The accident that killed little Camila was a freak one (an unoccupied Honda apparently somehow became engaged in gear and rolled into the girl and her father as she was getting into their Mercedes SUV), but the conditions that created the opportunity for it to happen were common and obvious at every school in the city you’d care to visit.
Every parent knows this. We complain about it. We fear it. Yet we cause it, every time we choose to drive our kids to school rather than walking them there. And more and more of us choose to do that all the time. According to a 2016 SmartCommute report based on 2011 data, the most recent I could find, 29.1 per cent of 11- to 13-year-old kids in Toronto arrive at school in a car (frustratingly, I couldn’t find reliable statistics for younger children), just about three times as many as did so in 1986.
If you’re in a car dropping your kid off at school and cursing to yourself about the level of traffic, it’s time to glance into the rearview and realize: you are traffic. If conditions are unsafe and frustrating, you are as much the cause of it as any other driver on the block.
Of course, there’s plenty of blame to go around.
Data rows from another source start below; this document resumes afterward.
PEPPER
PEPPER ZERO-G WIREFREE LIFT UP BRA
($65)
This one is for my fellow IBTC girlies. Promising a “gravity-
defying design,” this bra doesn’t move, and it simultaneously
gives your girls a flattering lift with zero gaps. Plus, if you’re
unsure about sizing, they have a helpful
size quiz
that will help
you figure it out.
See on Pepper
Schools and school boards have tried to set up better systems for drop-offs and to define better safety rules about where and how cars can move around the school. But it doesn’t appear they’ve even begun to find a solution to the chaos.
Police departments do hit school zones with ticketing blitzes — one was reportedly conducted this month at the school where this week’s fatal crash occurred. But the scofflaw driving behaviour is still rampant. Politicians have passed lower school-zone speed limits and plenty of case-by-case traffic measures. But the environment across the city outside schools is still like an automotive rugby scrum.
We’re not good at this stuff, in general. The past two years were notably terrible years for pedestrian deaths in Toronto and early in 2018 we’re already averaging one pedestrian fatality on the road every three days. In response, the police launched a new pedestrian-safety campaign aimed at telling pedestrians to “cross the road as if their life depended on it.” I’ve written before about why I think official safety campaigns targeted at pedestrian behaviour rather than at motorists are wrong-headed, but having this campaign released on the same day most of us learned of this 5-year- old’s death underlines the cruel inadequacy of that response to safety problems.
Everyone on that list — politicians, school administrators, police — needs to do better, to eliminate the school traffic chaos. Maybe a tragedy like this one will galvanize everyone to finally find a solution to an obvious problem. But it’s also obvious that we parents, who have children in school, who may feel particularly emotionally struck by the news of this most recent death, have it in our power to help solve the problem. Right away, and directly.
We can stop driving our kids to school.
Or if we need for some reason to give them a ride, park a few blocks away and walk from there. Stop being part of the problem and become part of the solution. Maybe we need to leave the house a few minutes earlier. Maybe our kid will be late for school some days, or we’ll wind up being late for work. But if that means we don’t contribute to anyone’s death, it’ll be worth the hassle.